The real horse gets hidden on Chink Lloyd and Wanda Malloy’s failing stud farm where Wanda tries to breed champions and Chink and Nils Haase train animals to perform extraordinary acts. Nils, who is married to society Daughter, Regina Delippit, gets buried in his own septic tank ditch and dies, but Royal Dumphry, Punch’s producer, gives him the kiss of life. As Royal is rather a gay blade, there’s also a bad-taste joke in there about AIDS.

My summary cannot enlighten you at all, but that’s how a good story is – impossible to summarise. You need to read the book.

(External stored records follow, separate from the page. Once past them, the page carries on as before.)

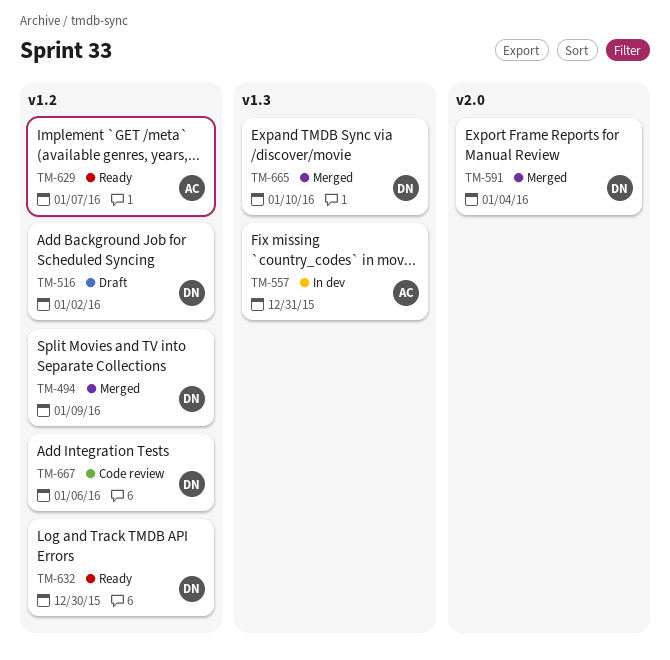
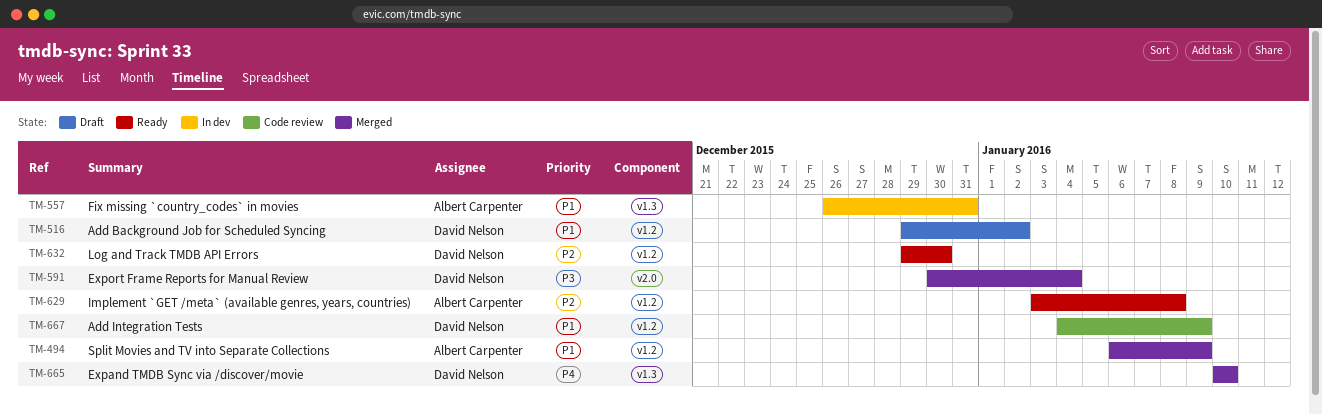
TM-494, owner: David Nelson -> Albert Carpenter
TM-629, due: Jan 7 -> Jan 8
TM-667, due: Jan 6 -> Jan 9

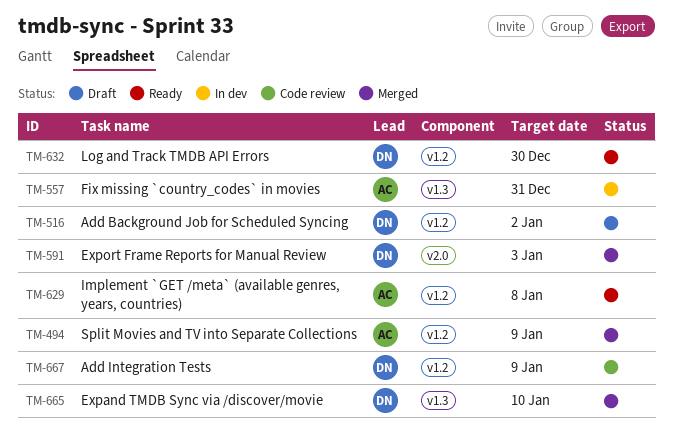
TM-591, due: Jan 4 -> Jan 3

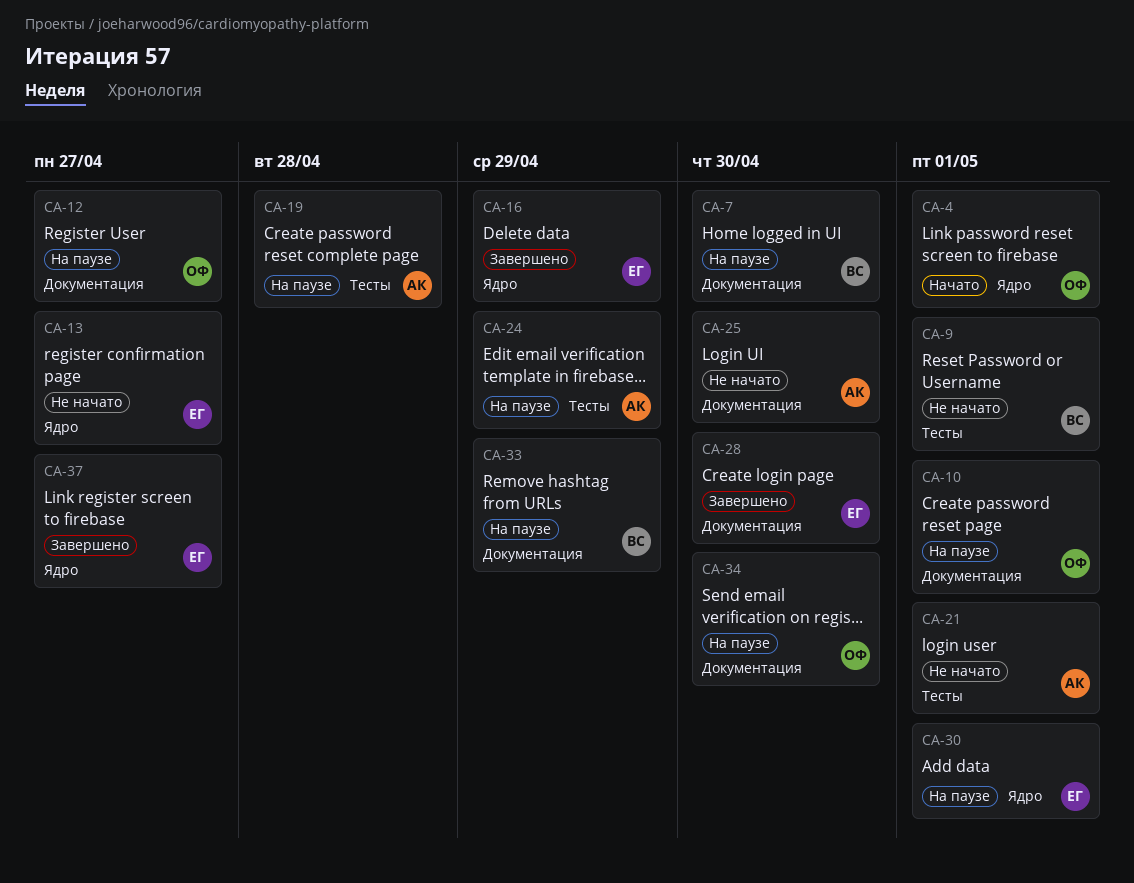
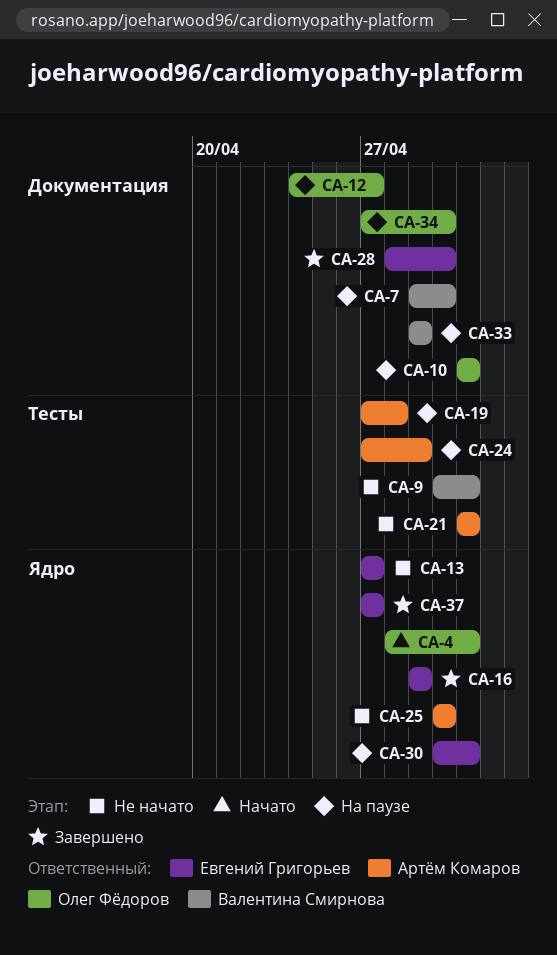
CA-25, label: Документация -> Ядро

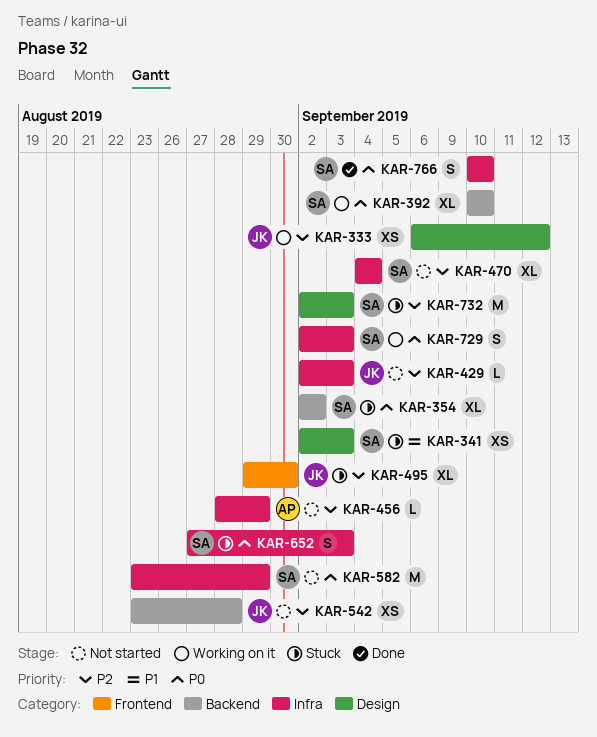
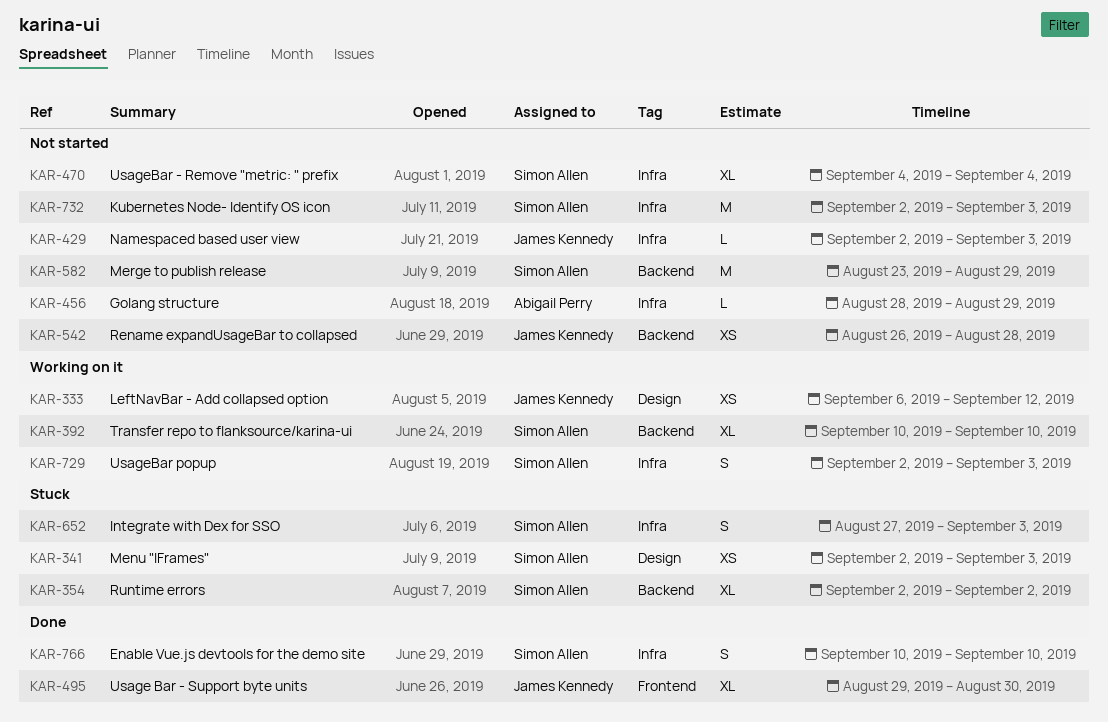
KAR-495, status: Stuck -> Done
KAR-542, start: Aug 23 -> Aug 26
KAR-582, label: Infra -> Backend
KAR-732, status: Stuck -> Not started
KAR-732, label: Design -> Infra

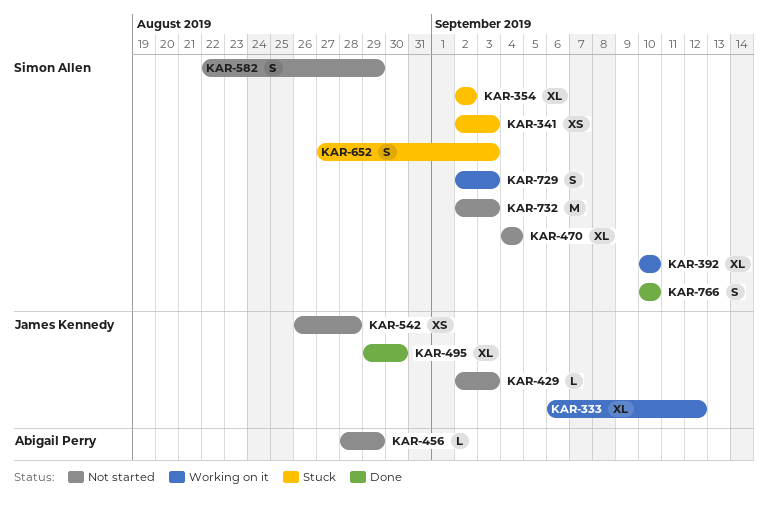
KAR-333, estimate: XS -> XL
KAR-582, estimate: M -> S
KAR-582, start: Aug 23 -> Aug 22

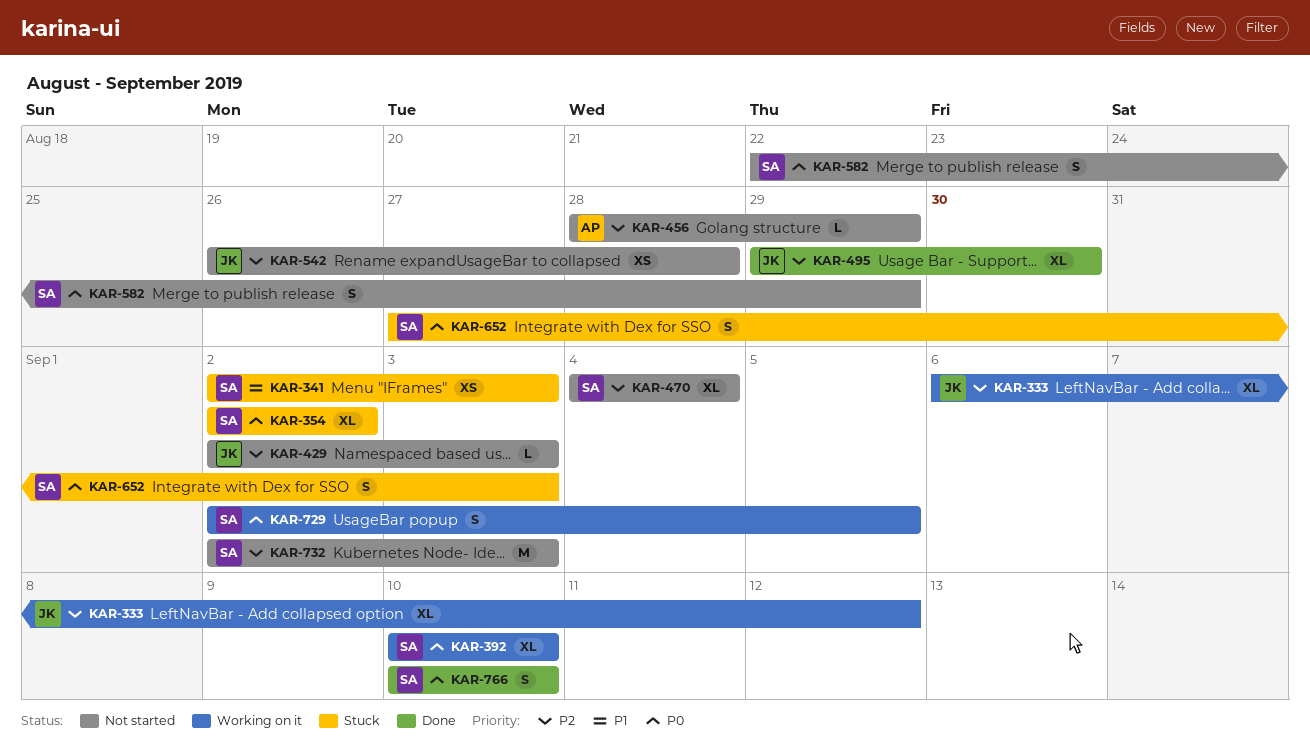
KAR-729, due: Sep 3 -> Sep 5

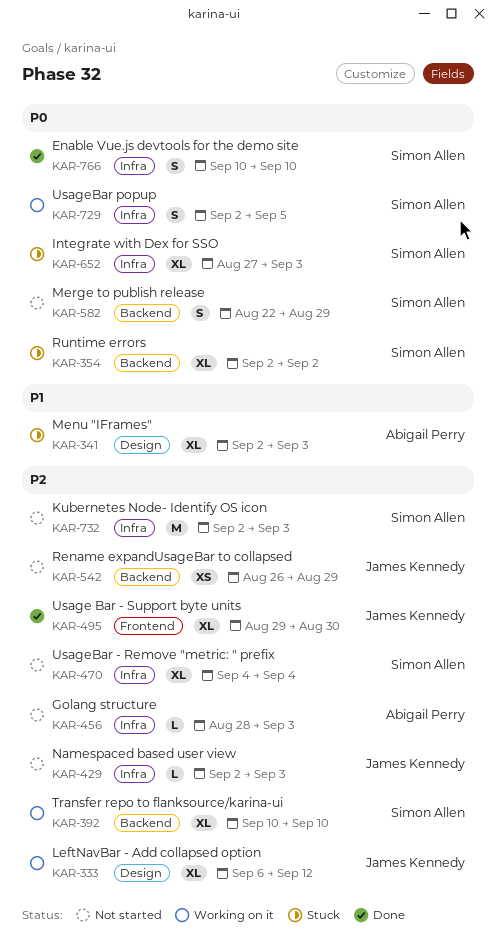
KAR-341, owner: Simon Allen -> Abigail Perry
KAR-341, estimate: XS -> XL
KAR-392, priority: P0 -> P2
KAR-456, due: Aug 29 -> Sep 3
KAR-542, due: Aug 28 -> Aug 29
KAR-652, estimate: S -> XL

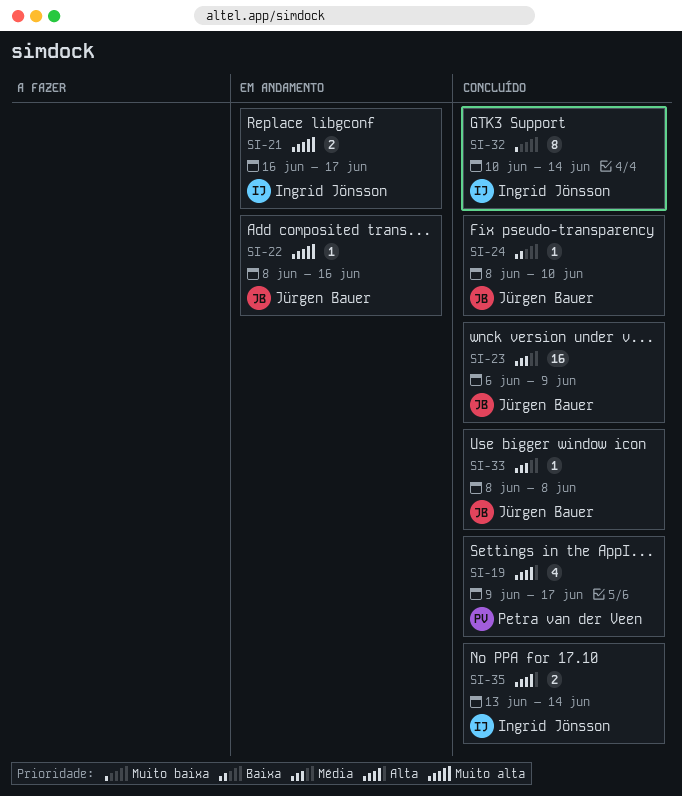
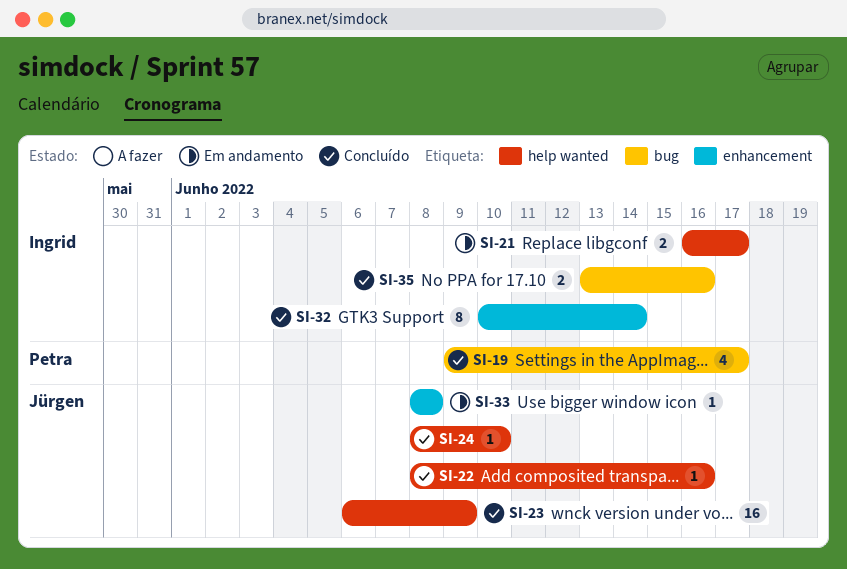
SI-22, status: Em andamento -> Concluído
SI-33, status: Concluído -> Em andamento
SI-35, due: Jun 14 -> Jun 16

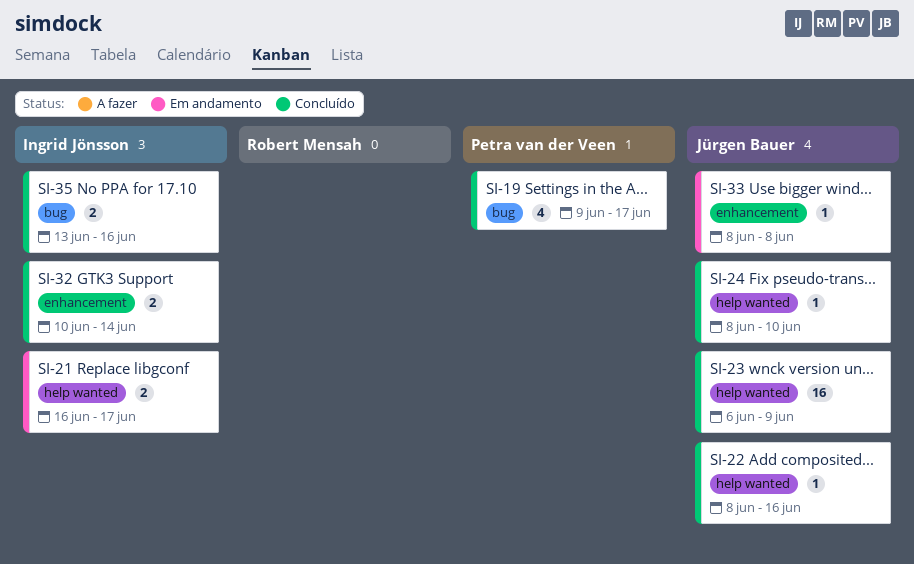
SI-32, estimate: 8 -> 2

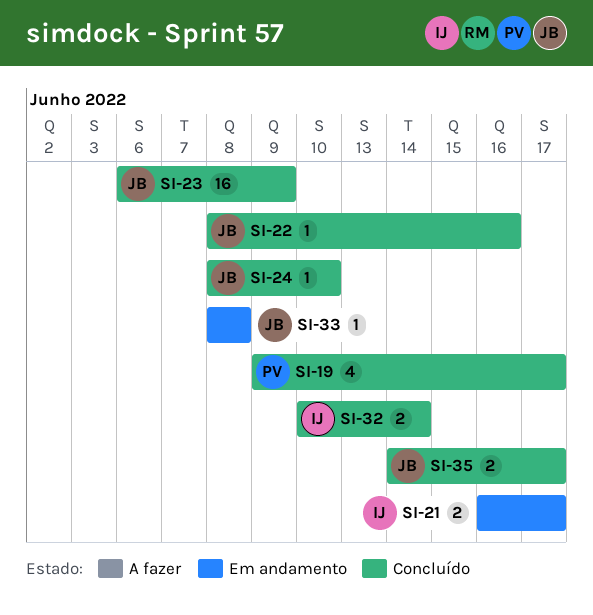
SI-35, owner: Ingrid Jönsson -> Jürgen Bauer
SI-35, start: Jun 13 -> Jun 14
SI-35, due: Jun 16 -> Jun 17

I do have some reservations about Rough Wallaby. For instance, the last chapter could be left out. It neatens things up too much in my mind and deflates the balloon of the fiction. We are lured to care for the characters during the novel and to wonder how they’ll make out, but we’re robbed of that care and wonder in the last six pages.

My other quibble is that Chink’s period of introspection and self-doubt occurs rather abruptly and without premonition and so it stands out starkly from the other more subtle developments of character.

The winners in the novel are the women. Wanda gets her stud farm, Suzy Appleway gets her man and land, and Regina Delippit finds herself and takes on hospitality industry night classes (the latter being a slender victory, but then it’s a rather slender mind).

So there you are – an intricate yarn without one allusion to Freud or Nietzsche, not a mirror in sight, no symbolic snakes in the grass, no allegorical mountain climb, no foreign language supplement to lure the cognoscenti to primp and preen, just a story. Roger McDonald will still have library stamps in the back of his books long after the ‘dance of the seven critical veils’ writers have their tomes propping up the um so that librarians can get their cups under the tap.